Toutefois, l'obligation pour l'AGE de statuer sur rapport du commissaire aux comptes n'est maintenue que si elle fixe, elle-même, toutes les modalités, ou si elle délègue son pouvoir, sauf exception visées par le premier alinéa du 1° de l'article L. 225-136 (N° Lexbase : L6220ICD, prix d'émission des titres est fixé de manière réglementaire). Dans le cas d'une délégation de compétence de l'assemblée générale au conseil d'administration ou au directoire, le rapport des commissaires aux comptes n'est donc plus requis. Lorsqu'il est fait usage d'une délégation de pouvoir ou de compétence, le conseil d'administration ou le directoire, ainsi que le commissaire aux comptes, établissent chacun un rapport sur les conditions définitives de l'opération, qui est présenté à l'assemblée générale ordinaire suivante, le rapport du conseil d'administration ou du directoire satisfaisant à l'obligation de l'article L. 225-129-5 du Code de commerce, selon lequel le conseil d'administration ou le directoire établit un rapport complémentaire en cas d'usage d'une délégation de pouvoir ou de compétence.

Enfin, les règles régissant la situation des sociétés dont les titres de capital sont admis aux négociations sur un marché réglementé sont inchangées, de même que subsiste le renvoi à un décret en Conseil d'État pour la fixation des conditions dans lesquelles sont établis les rapports

5 - Possibilité pour le commissaire aux comptes de reprendre une procédure d'alerte interrompue (article 62)

L'article 62 de la loi du 17 mai 2011 modifie, dans le Code de commerce, les articles L. 234-1 (N° Lexbase : L3106IQ4), relatif aux sociétés anonymes, L. 234-2 (N° Lexbase : L3105IQ3), relatif aux autres sociétés, et L. 612-3 (N° Lexbase : L3104IQZ), relatif aux personnes morales de droit privé ayant une activité économique, pour conférer un effet suspensif à l'arrêt de la procédure d'alerte par le commissaire aux comptes et lui donner la possibilité de reprendre celle-ci au stade où elle avait été précédemment arrêtée. Ainsi, aux termes des nouvelles dispositions, dans un délai de six mois à compter du déclenchement de la procédure d'alerte, le commissaire aux comptes peut en reprendre le cours au point où il avait estimé pouvoir y mettre un terme lorsque, en dépit des éléments ayant motivé son appréciation, la continuité de l'exploitation demeure compromise et que l'urgence commande l'adoption de mesures immédiates.
Ces dispositions sont applicables aux procédures en cours à la date de la publication de la présente loi.

## Données extraites
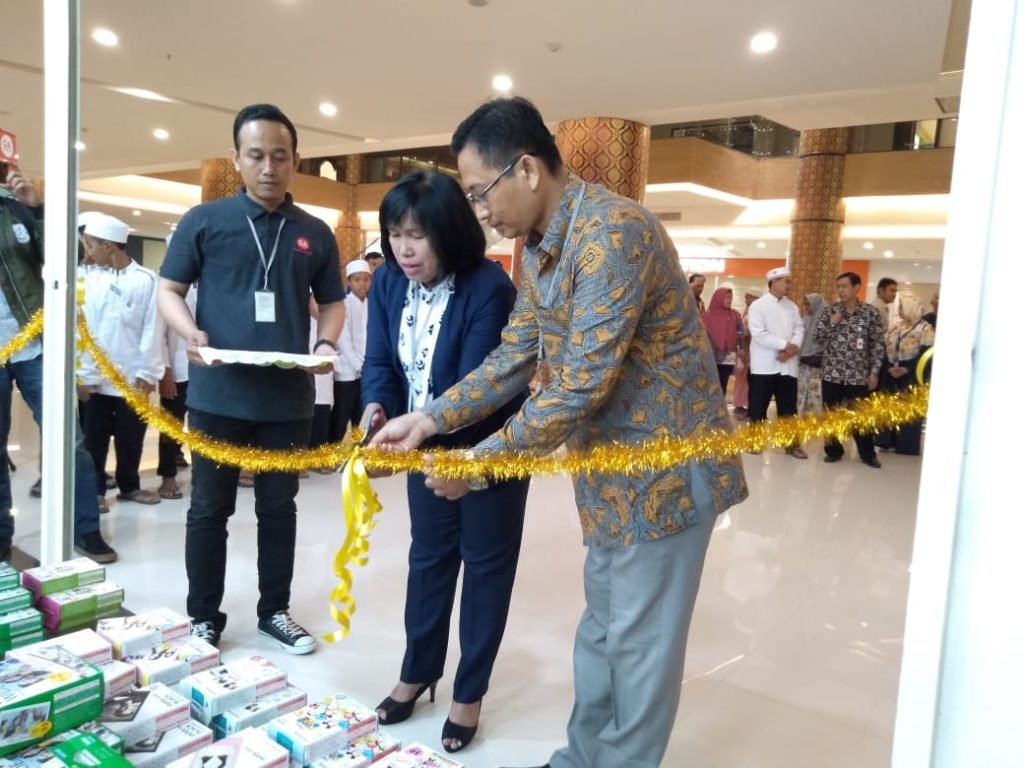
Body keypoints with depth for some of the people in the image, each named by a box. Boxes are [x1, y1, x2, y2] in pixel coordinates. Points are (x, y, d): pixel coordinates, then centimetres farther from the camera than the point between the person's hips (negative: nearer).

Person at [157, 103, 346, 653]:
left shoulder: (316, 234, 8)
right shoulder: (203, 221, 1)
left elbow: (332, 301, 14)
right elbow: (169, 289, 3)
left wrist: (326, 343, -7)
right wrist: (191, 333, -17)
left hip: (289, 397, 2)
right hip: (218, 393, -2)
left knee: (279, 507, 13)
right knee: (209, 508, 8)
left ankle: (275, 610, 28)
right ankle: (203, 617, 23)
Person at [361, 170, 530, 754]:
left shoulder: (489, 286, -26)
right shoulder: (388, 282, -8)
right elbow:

* * *

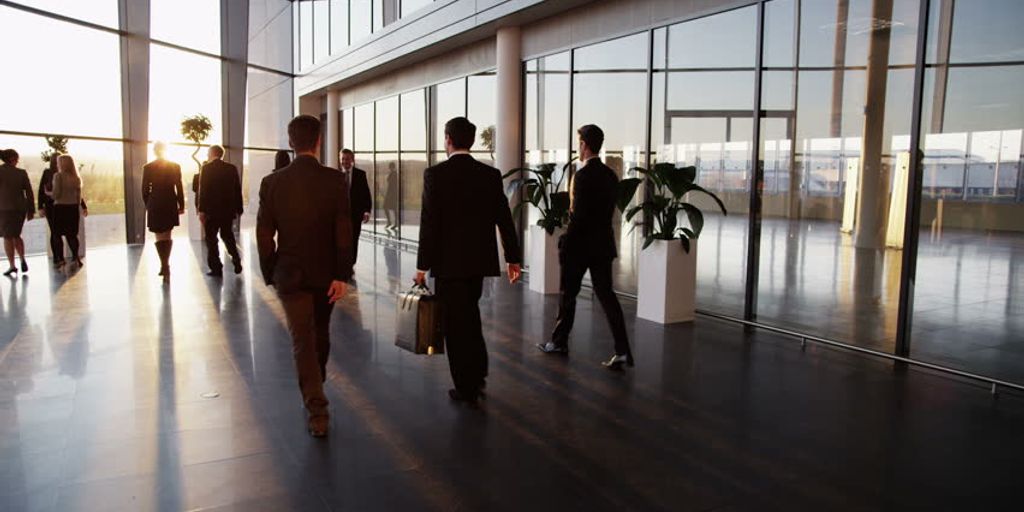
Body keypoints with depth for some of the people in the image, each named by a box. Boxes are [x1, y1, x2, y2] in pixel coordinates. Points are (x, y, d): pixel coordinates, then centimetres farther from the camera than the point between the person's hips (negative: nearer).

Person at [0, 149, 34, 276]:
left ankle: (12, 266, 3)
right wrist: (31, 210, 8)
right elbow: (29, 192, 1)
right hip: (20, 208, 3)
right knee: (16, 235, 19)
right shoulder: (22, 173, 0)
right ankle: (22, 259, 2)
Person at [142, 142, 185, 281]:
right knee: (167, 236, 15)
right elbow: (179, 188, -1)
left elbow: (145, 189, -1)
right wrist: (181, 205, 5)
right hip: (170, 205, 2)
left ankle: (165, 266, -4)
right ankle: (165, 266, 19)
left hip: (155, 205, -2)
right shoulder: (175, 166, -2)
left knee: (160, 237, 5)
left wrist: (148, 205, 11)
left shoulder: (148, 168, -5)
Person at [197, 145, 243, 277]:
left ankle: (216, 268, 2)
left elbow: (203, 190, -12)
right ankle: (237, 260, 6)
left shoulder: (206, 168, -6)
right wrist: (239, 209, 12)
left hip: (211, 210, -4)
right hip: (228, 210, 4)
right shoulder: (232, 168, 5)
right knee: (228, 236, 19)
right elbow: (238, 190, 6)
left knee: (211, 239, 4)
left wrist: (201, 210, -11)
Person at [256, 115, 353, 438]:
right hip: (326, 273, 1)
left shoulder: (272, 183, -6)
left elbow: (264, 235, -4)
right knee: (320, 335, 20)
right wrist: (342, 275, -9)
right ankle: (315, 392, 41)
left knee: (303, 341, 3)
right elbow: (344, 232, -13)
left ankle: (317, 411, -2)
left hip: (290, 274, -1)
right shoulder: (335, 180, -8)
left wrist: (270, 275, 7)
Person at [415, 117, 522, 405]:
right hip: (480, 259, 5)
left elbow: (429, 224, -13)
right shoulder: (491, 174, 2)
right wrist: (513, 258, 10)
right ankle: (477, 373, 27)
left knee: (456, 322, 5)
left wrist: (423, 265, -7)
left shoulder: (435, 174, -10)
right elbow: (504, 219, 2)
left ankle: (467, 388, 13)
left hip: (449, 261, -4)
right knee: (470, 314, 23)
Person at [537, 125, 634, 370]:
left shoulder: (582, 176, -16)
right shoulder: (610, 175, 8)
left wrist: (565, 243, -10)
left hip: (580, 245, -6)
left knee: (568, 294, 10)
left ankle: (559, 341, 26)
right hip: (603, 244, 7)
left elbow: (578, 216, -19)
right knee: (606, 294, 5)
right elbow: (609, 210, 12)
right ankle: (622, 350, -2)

## Exercices d'application
1. Veuillez renvoyer le passage du document source compris entre « Enfin, les règles » et « interrompue (article 62) », ces deux bornes incluses.
2. Selon le document source, dans quel but l'article 62 modifie-t-il les articles L. 234-1, L. 234-2 et L. 612-3 du Code de commerce ?
3. Prolongez le document source sur la loi du 17 mai 2011 au-delà de sa dernière phrase.
La liste ci-dessus provient d'une source distincte.

## Résultats obtenus
1.
Enfin, les règles régissant la situation des sociétés dont les titres de capital sont admis aux négociations sur un marché réglementé sont inchangées, de même que subsiste le renvoi à un décret en Conseil d'État pour la fixation des conditions dans lesquelles sont établis les rapports

5 - Possibilité pour le commissaire aux comptes de reprendre une procédure d'alerte interrompue (article 62)

2. Il les modifie pour conférer un effet suspensif à l'arrêt de la procédure d'alerte par le commissaire aux comptes et pour lui permettre de reprendre cette procédure au stade où elle avait été arrêtée. Dans les six mois suivant le déclenchement de l'alerte, le commissaire aux comptes peut donc en reprendre le cours si la continuité de l'exploitation demeure compromise et que l'urgence commande des mesures immédiates.

3.
Par ailleurs, les conditions d'intervention du commissaire aux comptes sont clarifiées. Ainsi, s'agissant des sociétés anonymes, il est précisé que l'assemblée générale peut être convoquée "lorsque le conseil d'administration ou le conseil de surveillance n'a pas été réuni pour délibérer sur les faits relevés ou lorsque le commissaire aux comptes n'a pas été convoqué à cette séance" (C. com., art. L. 234-1, al. 3, nouv.). Pour les autres sociétés, lorsque le commissaire aux comptes relève, à l'occasion de l'exercice de sa mission, des faits de nature à compromettre la continuité de l'exploitation, il est désormais prévu qu'il en informe le président du tribunal de commerce "dès réception de la réponse [du dirigeant] ou à défaut de réponse sous quinze jours" et il établit un rapport spécial et invite le dirigeant à faire délibérer sur les faits relevés par une assemblée générale "à défaut de réponse du dirigeant".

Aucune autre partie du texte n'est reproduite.